A blog about living in Aberdeen, New Jersey.

Saturday, August 20, 2011

Assessments of Aberdeen Township Water Quality

Aberdeen Township residents should have received the 2010 Consumer Confidence Report on drinking water in the mail this week. It is a very brief assessment meant to assure the public that our drinking water is carefully monitored and found to be safe as of last year. It is full of acronyms, charts, big words and small print.

If you probe the document looking for the quick answer, your eyes will naturally gravitate to the VIOLATION column and be comforted to see NO, NO, NO down the line. Most residents probably look at that and toss the report in the trash. Others might wonder about the health risks from trihalomethane and other byproducts of the use of disinfectants to kill microbial contaminants in our water. Still others might wonder why OBMUA has its own separate list and why barium is on theirs and not ours if we're using their water.

The bottom of the page is the least reassuring part of the mailing. The Township refers the public to NJ SWAP for more information, but that website is full of old if detailed reports about our water sources. New Jersey's Source Water Assessment Program (SWAP) website provides its August 2004 summary assessment, for example, which says Aberdeen purchases its water from three municipalities - Matawan, Old Bridge, and Keyport. As of 2010, Aberdeen was obtaining its water only from Old Bridge Township MUA. SWAP's Source Water Assessment Report for Aberdeen is highly detailed (52 pages) but also nearly 7 years old (December 2004). I'm sure their numerous water assessment appendices are still useful but also outdated. I was most concerned to see our Water Department quoting SWAP's 7 year old findings, not to mention how shocked I was at how vague the findings were: We have a low to high susceptibility rating for this water system. That pretty much covers the choices now doesn't it?

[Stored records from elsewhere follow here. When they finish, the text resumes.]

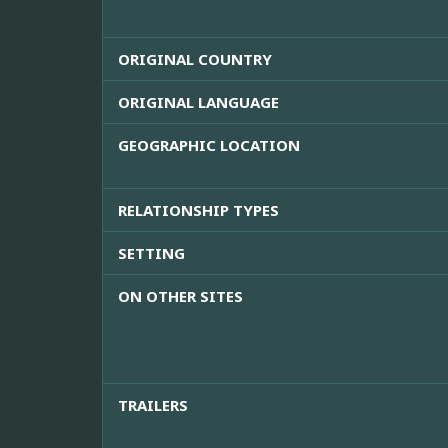
ORIGINAL COUNTRY
ORIGINAL LANGUAGE
GEOGRAPHIC LOCATION
RELATIONSHIP TYPES
SETTING
ON OTHER SITES
TRAILERS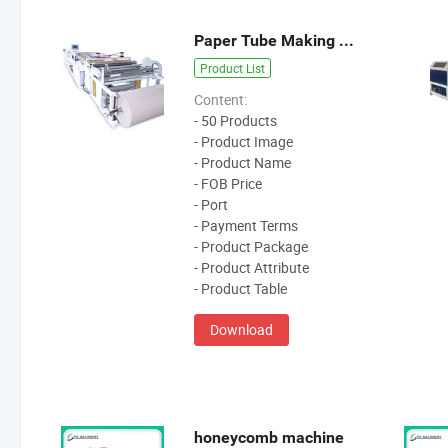
Paper Tube Making Machibne
Product List
Content:
- 50 Products
- Product Image
- Product Name
- FOB Price
- Port
- Payment Terms
- Product Package
- Product Attribute
- Product Table
Download
honeycomb machine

Aberdeen's Water Department should attempt to update the information at NJ SWAP and offer the public a more detailed printed assessment of our water supply either online or upon request.


  1. Do you think the town would send out a bad report ?

  2. Bad meaning a poorly produced report or bad meaning poor quality water buried in a favorable report? I'm not ready to suggest anyone's hiding anything. Are you? I'm saying that people should read the fine print and check the sources the summary relies on. I wasn't pleased to learn that the summary relies in part on detailed reports at the state level that are outdated.